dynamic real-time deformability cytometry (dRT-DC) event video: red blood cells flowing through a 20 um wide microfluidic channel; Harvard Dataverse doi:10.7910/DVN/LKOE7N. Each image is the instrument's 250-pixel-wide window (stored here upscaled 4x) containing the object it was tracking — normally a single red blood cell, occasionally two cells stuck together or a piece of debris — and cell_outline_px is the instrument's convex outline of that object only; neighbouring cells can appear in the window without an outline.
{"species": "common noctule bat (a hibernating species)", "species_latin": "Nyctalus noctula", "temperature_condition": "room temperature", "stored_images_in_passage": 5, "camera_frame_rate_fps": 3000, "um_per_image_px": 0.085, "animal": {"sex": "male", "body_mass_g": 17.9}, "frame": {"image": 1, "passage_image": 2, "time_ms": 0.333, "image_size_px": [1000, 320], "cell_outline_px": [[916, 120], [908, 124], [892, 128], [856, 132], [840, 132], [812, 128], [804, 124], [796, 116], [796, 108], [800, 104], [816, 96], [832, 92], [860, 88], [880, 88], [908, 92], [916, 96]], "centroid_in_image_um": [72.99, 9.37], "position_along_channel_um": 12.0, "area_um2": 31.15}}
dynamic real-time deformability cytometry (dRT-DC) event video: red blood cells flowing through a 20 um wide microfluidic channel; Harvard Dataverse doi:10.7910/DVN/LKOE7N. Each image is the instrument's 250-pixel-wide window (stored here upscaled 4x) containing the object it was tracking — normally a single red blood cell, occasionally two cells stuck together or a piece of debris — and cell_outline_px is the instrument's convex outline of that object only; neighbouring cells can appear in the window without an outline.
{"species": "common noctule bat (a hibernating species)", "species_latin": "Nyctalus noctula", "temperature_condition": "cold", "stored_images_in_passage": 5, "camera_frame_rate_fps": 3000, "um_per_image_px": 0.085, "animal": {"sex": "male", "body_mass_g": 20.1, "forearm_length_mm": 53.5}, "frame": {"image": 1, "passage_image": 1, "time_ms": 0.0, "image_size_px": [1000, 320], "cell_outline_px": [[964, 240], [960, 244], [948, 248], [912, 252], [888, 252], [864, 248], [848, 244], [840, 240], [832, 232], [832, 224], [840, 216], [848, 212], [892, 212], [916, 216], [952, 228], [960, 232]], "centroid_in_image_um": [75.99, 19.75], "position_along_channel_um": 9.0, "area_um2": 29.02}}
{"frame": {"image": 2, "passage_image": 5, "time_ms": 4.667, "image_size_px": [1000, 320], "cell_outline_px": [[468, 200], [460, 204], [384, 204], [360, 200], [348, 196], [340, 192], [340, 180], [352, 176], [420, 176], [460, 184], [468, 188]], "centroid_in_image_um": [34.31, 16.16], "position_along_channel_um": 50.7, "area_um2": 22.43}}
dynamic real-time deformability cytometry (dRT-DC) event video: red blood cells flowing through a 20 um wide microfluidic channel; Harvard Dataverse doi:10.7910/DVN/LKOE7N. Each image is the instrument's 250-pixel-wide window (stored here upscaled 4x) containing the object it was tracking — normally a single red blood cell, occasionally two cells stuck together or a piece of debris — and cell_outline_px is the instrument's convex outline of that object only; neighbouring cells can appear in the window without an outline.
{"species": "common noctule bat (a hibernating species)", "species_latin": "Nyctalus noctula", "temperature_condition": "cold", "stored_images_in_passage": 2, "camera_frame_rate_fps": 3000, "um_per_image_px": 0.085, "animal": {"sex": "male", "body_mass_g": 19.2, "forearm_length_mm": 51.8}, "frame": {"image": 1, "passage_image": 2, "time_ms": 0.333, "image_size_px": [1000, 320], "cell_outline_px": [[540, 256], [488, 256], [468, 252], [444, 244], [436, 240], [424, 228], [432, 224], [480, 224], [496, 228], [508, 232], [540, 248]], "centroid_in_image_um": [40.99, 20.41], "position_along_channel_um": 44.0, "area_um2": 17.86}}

================================

| What is being asked |
Every entry should be printed again exactly as written.

| Solved exercise |
dynamic real-time deformability cytometry (dRT-DC) event video: red blood cells flowing through a 20 um wide microfluidic channel; Harvard Dataverse doi:10.7910/DVN/LKOE7N. Each image is the instrument's 250-pixel-wide window (stored here upscaled 4x) containing the object it was tracking — normally a single red blood cell, occasionally two cells stuck together or a piece of debris — and cell_outline_px is the instrument's convex outline of that object only; neighbouring cells can appear in the window without an outline.
{"species": "common noctule bat (a hibernating species)", "species_latin": "Nyctalus noctula", "temperature_condition": "room temperature", "stored_images_in_passage": 5, "camera_frame_rate_fps": 3000, "um_per_image_px": 0.085, "animal": {"sex": "male", "body_mass_g": 17.9}, "frame": {"image": 1, "passage_image": 2, "time_ms": 0.333, "image_size_px": [1000, 320], "cell_outline_px": [[916, 120], [908, 124], [892, 128], [856, 132], [840, 132], [812, 128], [804, 124], [796, 116], [796, 108], [800, 104], [816, 96], [832, 92], [860, 88], [880, 88], [908, 92], [916, 96]], "centroid_in_image_um": [72.99, 9.37], "position_along_channel_um": 12.0, "area_um2": 31.15}}
dynamic real-time deformability cytometry (dRT-DC) event video: red blood cells flowing through a 20 um wide microfluidic channel; Harvard Dataverse doi:10.7910/DVN/LKOE7N. Each image is the instrument's 250-pixel-wide window (stored here upscaled 4x) containing the object it was tracking — normally a single red blood cell, occasionally two cells stuck together or a piece of debris — and cell_outline_px is the instrument's convex outline of that object only; neighbouring cells can appear in the window without an outline.
{"species": "common noctule bat (a hibernating species)", "species_latin": "Nyctalus noctula", "temperature_condition": "cold", "stored_images_in_passage": 5, "camera_frame_rate_fps": 3000, "um_per_image_px": 0.085, "animal": {"sex": "male", "body_mass_g": 20.1, "forearm_length_mm": 53.5}, "frame": {"image": 1, "passage_image": 1, "time_ms": 0.0, "image_size_px": [1000, 320], "cell_outline_px": [[964, 240], [960, 244], [948, 248], [912, 252], [888, 252], [864, 248], [848, 244], [840, 240], [832, 232], [832, 224], [840, 216], [848, 212], [892, 212], [916, 216], [952, 228], [960, 232]], "centroid_in_image_um": [75.99, 19.75], "position_along_channel_um": 9.0, "area_um2": 29.02}}
{"frame": {"image": 2, "passage_image": 5, "time_ms": 4.667, "image_size_px": [1000, 320], "cell_outline_px": [[468, 200], [460, 204], [384, 204], [360, 200], [348, 196], [340, 192], [340, 180], [352, 176], [420, 176], [460, 184], [468, 188]], "centroid_in_image_um": [34.31, 16.16], "position_along_channel_um": 50.7, "area_um2": 22.43}}
dynamic real-time deformability cytometry (dRT-DC) event video: red blood cells flowing through a 20 um wide microfluidic channel; Harvard Dataverse doi:10.7910/DVN/LKOE7N. Each image is the instrument's 250-pixel-wide window (stored here upscaled 4x) containing the object it was tracking — normally a single red blood cell, occasionally two cells stuck together or a piece of debris — and cell_outline_px is the instrument's convex outline of that object only; neighbouring cells can appear in the window without an outline.
{"species": "common noctule bat (a hibernating species)", "species_latin": "Nyctalus noctula", "temperature_condition": "cold", "stored_images_in_passage": 2, "camera_frame_rate_fps": 3000, "um_per_image_px": 0.085, "animal": {"sex": "male", "body_mass_g": 19.2, "forearm_length_mm": 51.8}, "frame": {"image": 1, "passage_image": 2, "time_ms": 0.333, "image_size_px": [1000, 320], "cell_outline_px": [[540, 256], [488, 256], [468, 252], [444, 244], [436, 240], [424, 228], [432, 224], [480, 224], [496, 228], [508, 232], [540, 248]], "centroid_in_image_um": [40.99, 20.41], "position_along_channel_um": 44.0, "area_um2": 17.86}}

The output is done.